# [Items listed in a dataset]
____

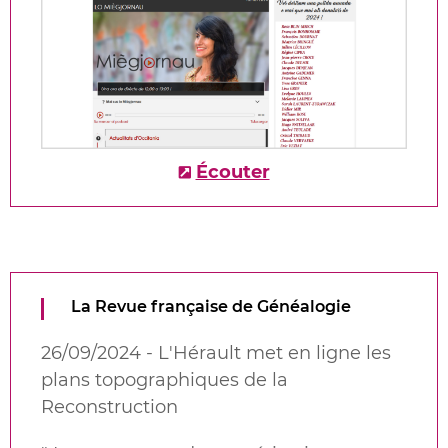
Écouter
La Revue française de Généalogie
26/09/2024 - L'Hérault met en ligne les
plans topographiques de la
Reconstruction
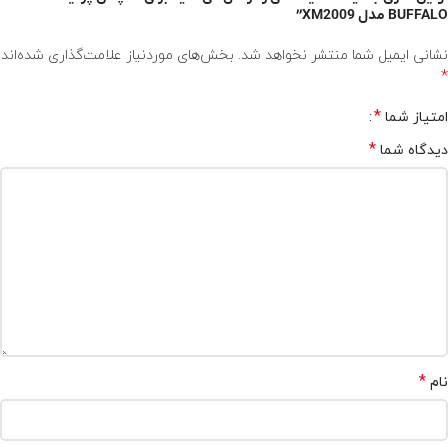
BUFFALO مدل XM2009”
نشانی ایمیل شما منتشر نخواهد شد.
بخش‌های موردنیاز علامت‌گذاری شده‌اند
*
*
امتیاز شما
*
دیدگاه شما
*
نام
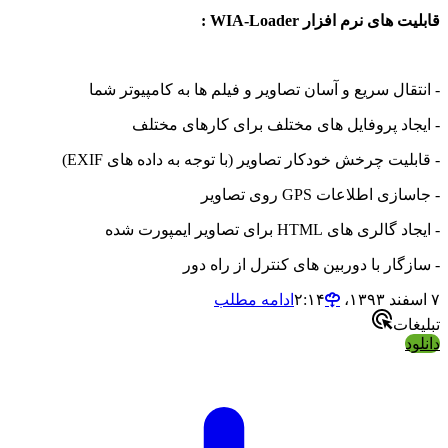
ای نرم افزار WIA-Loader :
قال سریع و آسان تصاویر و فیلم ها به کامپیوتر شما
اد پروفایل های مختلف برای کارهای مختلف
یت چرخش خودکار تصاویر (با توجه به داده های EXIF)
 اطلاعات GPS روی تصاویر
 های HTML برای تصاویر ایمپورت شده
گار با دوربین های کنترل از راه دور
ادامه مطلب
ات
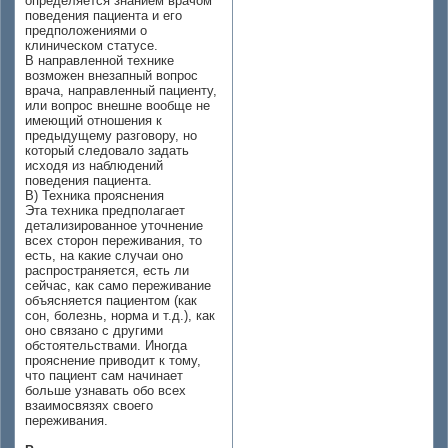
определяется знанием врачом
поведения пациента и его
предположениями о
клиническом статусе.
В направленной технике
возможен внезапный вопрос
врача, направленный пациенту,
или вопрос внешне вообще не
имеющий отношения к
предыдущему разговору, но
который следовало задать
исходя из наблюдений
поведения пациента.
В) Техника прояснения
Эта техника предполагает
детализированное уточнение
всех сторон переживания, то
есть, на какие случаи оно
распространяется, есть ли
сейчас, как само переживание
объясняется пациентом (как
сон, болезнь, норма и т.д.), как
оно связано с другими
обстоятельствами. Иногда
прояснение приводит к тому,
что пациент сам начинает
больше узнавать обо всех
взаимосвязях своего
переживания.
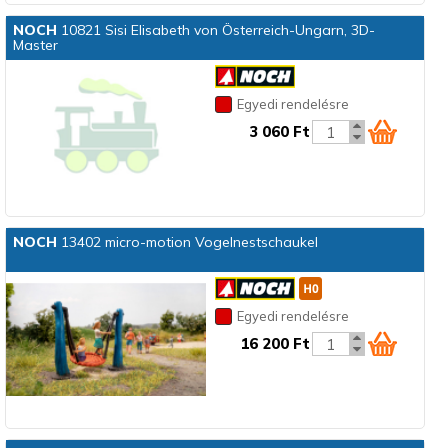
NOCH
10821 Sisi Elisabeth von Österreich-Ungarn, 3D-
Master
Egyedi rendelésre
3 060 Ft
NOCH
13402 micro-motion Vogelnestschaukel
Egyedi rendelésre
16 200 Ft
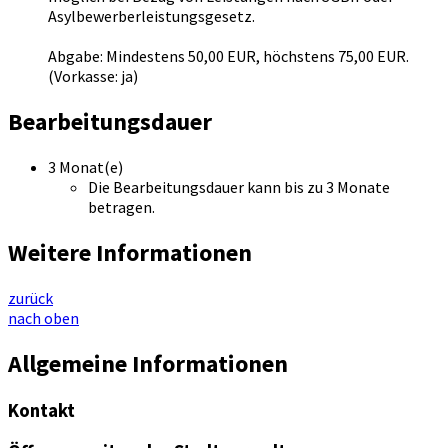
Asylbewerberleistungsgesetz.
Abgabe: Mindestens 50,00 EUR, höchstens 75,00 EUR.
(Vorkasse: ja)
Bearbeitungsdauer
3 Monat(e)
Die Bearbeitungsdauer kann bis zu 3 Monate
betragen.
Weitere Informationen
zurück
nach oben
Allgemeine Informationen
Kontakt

____

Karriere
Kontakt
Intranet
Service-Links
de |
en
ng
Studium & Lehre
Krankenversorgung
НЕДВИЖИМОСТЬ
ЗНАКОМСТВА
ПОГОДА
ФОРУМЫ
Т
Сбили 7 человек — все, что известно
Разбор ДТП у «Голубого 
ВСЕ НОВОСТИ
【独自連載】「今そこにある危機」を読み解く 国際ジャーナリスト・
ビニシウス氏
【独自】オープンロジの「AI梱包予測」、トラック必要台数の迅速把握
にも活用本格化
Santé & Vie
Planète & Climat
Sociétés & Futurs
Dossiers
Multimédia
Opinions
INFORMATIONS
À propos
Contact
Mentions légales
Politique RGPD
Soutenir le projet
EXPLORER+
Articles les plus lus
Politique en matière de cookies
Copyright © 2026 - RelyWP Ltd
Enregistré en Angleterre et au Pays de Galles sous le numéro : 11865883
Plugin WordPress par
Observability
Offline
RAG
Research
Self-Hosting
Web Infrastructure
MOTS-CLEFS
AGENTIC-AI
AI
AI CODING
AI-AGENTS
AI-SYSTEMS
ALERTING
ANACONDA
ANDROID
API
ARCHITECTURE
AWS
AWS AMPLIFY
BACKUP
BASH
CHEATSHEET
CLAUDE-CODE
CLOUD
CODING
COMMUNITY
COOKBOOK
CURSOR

____

# [Exercise brief]
Identify the lines above that contain the word "برای", then copy them.

# [Solution for this exercise]
اد پروفایل های مختلف برای کارهای مختلف
 های HTML برای تصاویر ایمپورت شده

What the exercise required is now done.